0

I'm writing an assembler for a language I'm making up as I go along, and I'm parsing labels.

Labels start with an octothorpe, and end with a whitespace character, so as I parse, if I encounter an #, I call my make_label function.

make_label looks something like:

uint32_t make_label(FILE f) {

  uint8_t i=0;
  char c;
  char buffer[64];
  while ( (c = fgetc(f)) != ' ') {
    buffer[i++] = c;
  }
  
  // Do thing with label
  return 1
}

There's a bit more to it, but that's the general gist. There's a bug as written, which uncovered some weird behaviour I don't quite understand.

I forgot to '\0' terminate the buffer. When I examined the labels, given an input like:

#start
...
#loop
...
#ignore
...
#end
...

I would see the labels:

start
loopt
ignore
endore

The buffer variable was keeping its value between calls.

I'm not sure it really matters, because I realise I should have been adding the null terminator, but I was curious as to why this is happening? I was using printf to output the buffer, and it didn't seem to care that there was no terminator, which is why I didn't notice immediately.
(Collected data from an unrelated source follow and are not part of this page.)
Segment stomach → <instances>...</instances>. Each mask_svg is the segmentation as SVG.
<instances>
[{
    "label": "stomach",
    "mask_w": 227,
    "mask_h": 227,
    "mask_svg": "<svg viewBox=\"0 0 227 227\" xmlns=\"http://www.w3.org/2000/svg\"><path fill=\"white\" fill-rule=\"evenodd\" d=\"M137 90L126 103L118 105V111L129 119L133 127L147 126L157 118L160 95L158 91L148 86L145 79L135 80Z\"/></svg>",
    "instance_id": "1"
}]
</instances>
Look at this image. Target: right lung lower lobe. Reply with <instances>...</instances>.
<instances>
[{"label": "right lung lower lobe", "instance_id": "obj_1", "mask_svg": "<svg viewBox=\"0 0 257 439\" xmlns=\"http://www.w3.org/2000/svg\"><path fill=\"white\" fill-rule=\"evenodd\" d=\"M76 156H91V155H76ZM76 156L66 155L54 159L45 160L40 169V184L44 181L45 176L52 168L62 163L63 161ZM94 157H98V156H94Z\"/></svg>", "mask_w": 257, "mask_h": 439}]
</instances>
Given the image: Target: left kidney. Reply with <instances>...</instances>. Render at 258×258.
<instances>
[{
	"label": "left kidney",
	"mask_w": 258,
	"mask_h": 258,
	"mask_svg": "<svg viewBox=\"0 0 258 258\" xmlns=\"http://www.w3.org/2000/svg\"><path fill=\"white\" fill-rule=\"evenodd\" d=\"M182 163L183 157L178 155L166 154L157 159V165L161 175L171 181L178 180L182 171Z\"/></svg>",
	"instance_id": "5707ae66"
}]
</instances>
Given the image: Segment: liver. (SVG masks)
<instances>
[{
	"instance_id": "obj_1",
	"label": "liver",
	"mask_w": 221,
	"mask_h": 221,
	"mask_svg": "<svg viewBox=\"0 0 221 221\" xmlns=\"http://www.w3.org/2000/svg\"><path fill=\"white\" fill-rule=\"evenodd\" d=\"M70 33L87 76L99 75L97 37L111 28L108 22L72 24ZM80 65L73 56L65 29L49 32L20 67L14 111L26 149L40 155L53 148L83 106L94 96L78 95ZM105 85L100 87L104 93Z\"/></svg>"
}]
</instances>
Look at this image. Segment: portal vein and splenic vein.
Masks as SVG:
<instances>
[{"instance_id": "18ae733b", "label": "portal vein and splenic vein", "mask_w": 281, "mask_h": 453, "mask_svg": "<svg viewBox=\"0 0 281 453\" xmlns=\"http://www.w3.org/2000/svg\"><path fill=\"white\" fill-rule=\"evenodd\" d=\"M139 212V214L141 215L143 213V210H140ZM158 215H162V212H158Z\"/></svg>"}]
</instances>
Is this all just dumb luck? The array as declared just happened to be zeroed, and each call just happened to allocate the same block on the stack?

MalphasWats
  • 3,255
  • 6
  • 34
  • 40
  • 2
    Undefined behavior (reading uninitialized values), so you shouldn't spend too much time worrying about it. What's probably happening is that your calls to `make_label` are at the same depth in the stack, nothing is overwriting this shared stack, and the data is still there. It's easier to leave on the stack than zero out. This behavior could change with the next compiler version, or if you use different flags, or run on a different system. If there's a security or privacy concern, then you'd want to sanitize the stack before returning. – JohnFilleau Feb 05 '23 at 15:47
  • 1
    It doesn't "persist". It just didn't get stomped on. – Andrew Henle Feb 05 '23 at 15:47
  • Stack variables pick up whatever garbage happens to be on the stack when they're allocated. If you're calling the same function, and nothing else overwrote the stack in between, then it *may* contain some or all of the data from the previous call. But you can't rely on that. In any case, it's not particularly interesting, and certainly not mysterious. Garbage is garbage. – Tom Karzes Feb 05 '23 at 15:49
  • (a) That is lifetime, not scope. An object defined inside a block (the body of a function definition is one block, and there are others) without a storage-class specifier has automatic storage duration. (b) The identifier `buffer` has block scope, not function scope. (Only `goto` labels have function scope.) (c) Lifetime is the period of time that memory is **reserved** for an object. When your function exits, the memory for `buffer` is no longer reserved. When your function is called again in the same circumstances, the program reuses memory it used before, simply because that is simple… – Eric Postpischil Feb 05 '23 at 16:16
  • 1
    … So the data is still there. This is simply memory remembering things, which is what memory does. That explains the observed behavior. (You cannot rely on that behavior if any aspect of the circumstances changes.) – Eric Postpischil Feb 05 '23 at 16:16
  • 1
    Obligatory link to a [classic SO analogy about a previously-rented hotel room](https://stackoverflow.com/questions/6441218#6445794). – Steve Summit Feb 09 '23 at 14:45
  • @SteveSummit Reading that makes everything seem stupidly obvious. Thank you. – MalphasWats Feb 20 '23 at 15:11

1 Answers1

1

Is this all just dumb luck? The array as declared just happened to be zeroed, and each call just happened to allocate the same block on the stack?

Yep, seems like it!

To address both parts of the question:

The array as declared just happened to be zeroed

This is not so surprising. According to my vague memories of contemporary operating system design, backed up by these other stack overflow answers in Kernel zeroes memory?, all memory in a page will be zeroed to begin with, for security reasons. So if you haven't touched that part of the stack before, it will probably be 0. (Do not rely on this.)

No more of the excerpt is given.